With the last couple of years’ failures fairly priced in, GNFC shares can be considered for a long-term investment
AFTER more than two years of stagnation, the woes are finally getting over for Gujarat Narmada Valley Fertilisers (GNFC). The company has increased its profits in the past consecutive four quarters and has a series of new projects to be commissioned by the end of 2010. The company’s current valuations are likely to fully discount the failures of the past couple of years, which give a fair scope of recovery in the coming months. Long-term investors can hope for a sustained revival in the company’s fortunes going ahead.
BUSINESS: The Gujarat government-owned fertiliser and chemical company is India’s largest producer of basic chemicals, such as acetic acid and methanol and also produces value-added products such as toluene di-isocynate (TDI), calcium ammonium nitrate (CAN) and ammonium nitro phosphate (ANP).
The company has built a 6-storey building with 130,000 sq ft leasable area named ‘InfoTower’ with necessary infrastructure targeting software companies.
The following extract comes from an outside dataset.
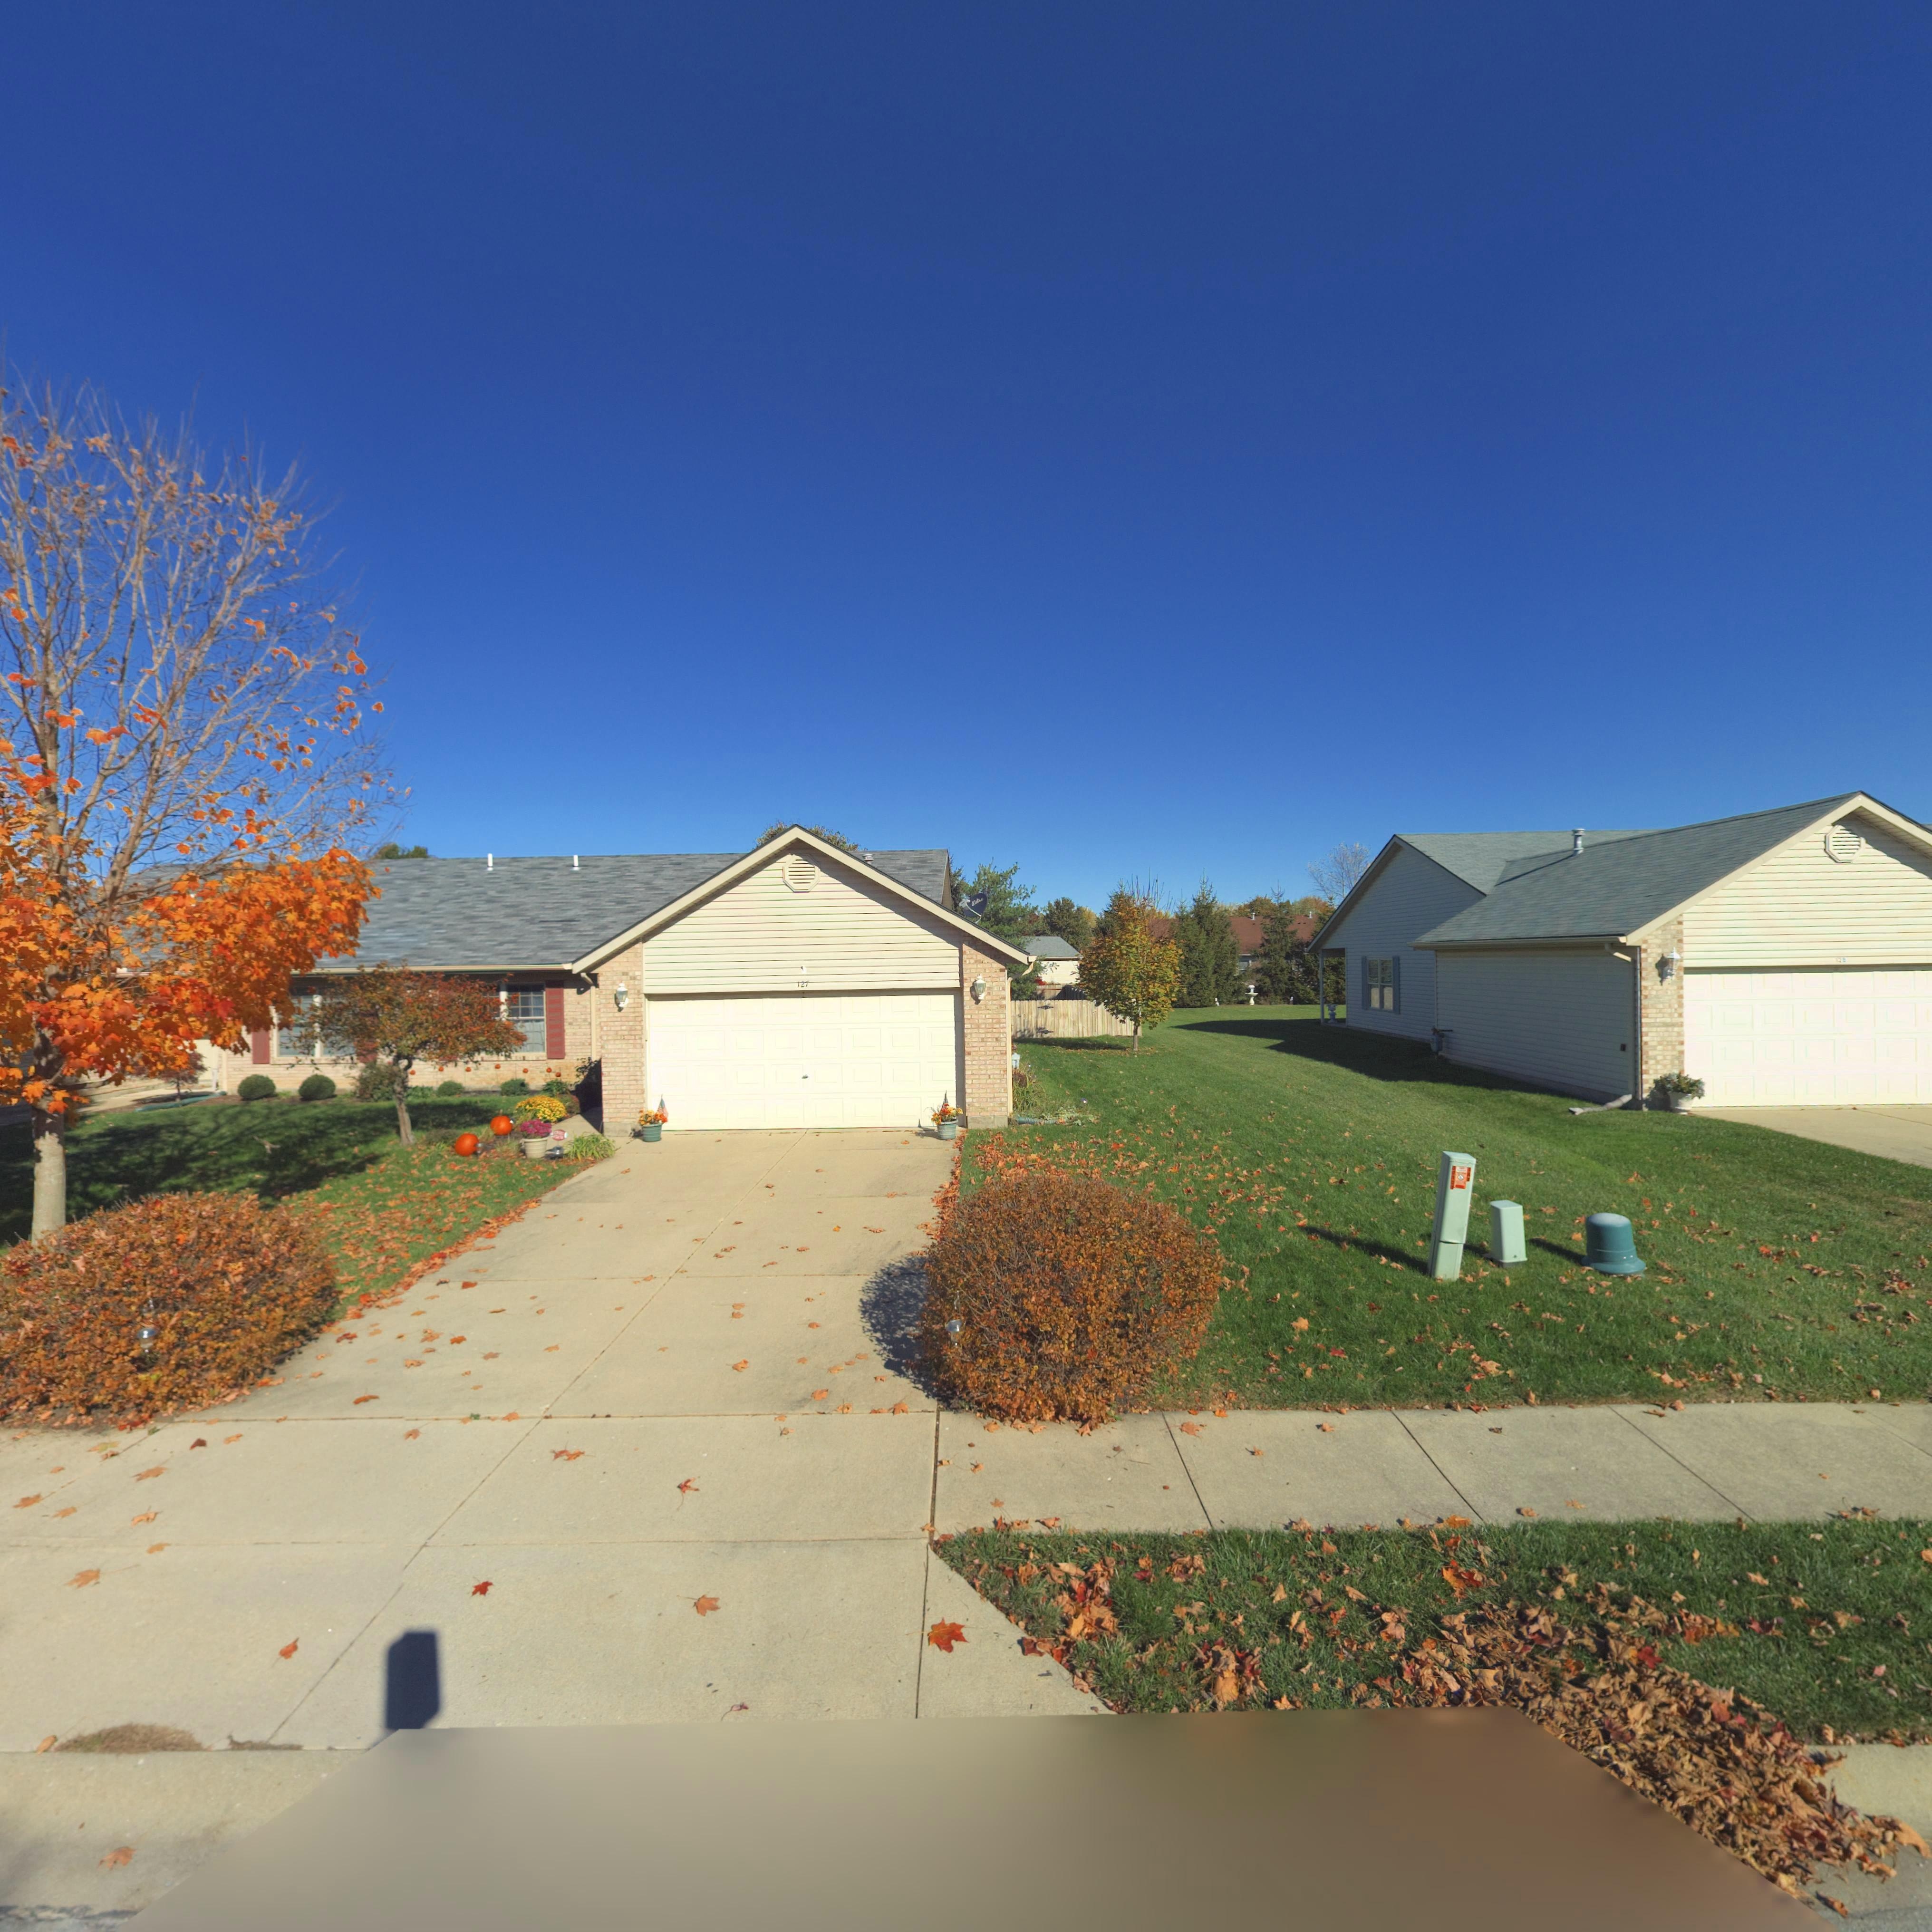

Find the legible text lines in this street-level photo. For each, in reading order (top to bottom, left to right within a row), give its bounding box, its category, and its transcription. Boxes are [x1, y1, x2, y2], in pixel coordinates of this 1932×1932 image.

[1835, 956, 1846, 963] StreetNumber: 12*
[797, 980, 809, 987] StreetNumber: 127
The company also operates in the IT space through its division named (n)Code Solutions, which provides e-procurement services, designs and builds world-class data centres, offers managed IT services including security services and e-governance solutions.
After a better performance in FY08, the company has been stagnating. Apart from the economic recession of FY09, its revenues and profits were hit by plant breakdowns. Recently, on February 10, 2010, the company had another accident, damaging some of its critical equipment that have stalled its ammonia production that can be resumed only after another couple of months. The company has undertaken a comprehensive plan to be implemented over the next three years to prevent any such future failures.
GROWTH DRIVERS: The company has outlined a capex programme of Rs 4,000 crore for upgradation and expansion of its manufacturing facilities. Under this programme, the company’s nitric acid (WNA) capacity will go up by 37.5% and concentrated nitric acid (CAN) capacity by 50% while it adds a 35 MW captive power plant and 50,000 TPA ethyl acetate unit.
While these projects are scheduled to be completed by December 2010, two more projects will take 2-3 years to finish. The company is expanding its TDI capacity from the current 10,000 TPA to 60,000 TPA by the end of 2011 while the liquid fuel-based urea plant will be converted to natural gas by the end of 2012.
The company has also entered into a joint venture with other Gujarat government companies, such as GSFC and Gujarat Alkalis to set up a specialty chemicals complex at Dahej. A feasibility study is under way for the same
FINANCIALS: The company’s net sales have grown at a cumulative annualised growth rate (CAGR) of 20% between FY03 and FY08 while the net profit grew at 13.8%. However, since then, the profits have nearly halved for the year ended December 2009 while sales fell 23%. The company has steadily reduced its debt burden over the past five years to bring down the debt-equity ratio to 0.17 by the end of FY09 from 0.61 of FY05. During this period, the return on capital employed (RoCE) has consistently remained above 25% except in FY09, when it fell to 16.9%. The company has a strong history of cash flows from operations. Between FY01 and FY08, the operating cash flows were consistently higher than the cash used in investments, which reversed in FY09 with the company progressing ahead with its investment plans.
VALUATIONS: At the current market price, GNFC is trading at a price-to-earnings multiple (P/E) of 9.8 based on its profits for the trailing 12 months. The share price has fallen below its book value of FY09. The current price fairly discounts the company’s failures of the past couple of years.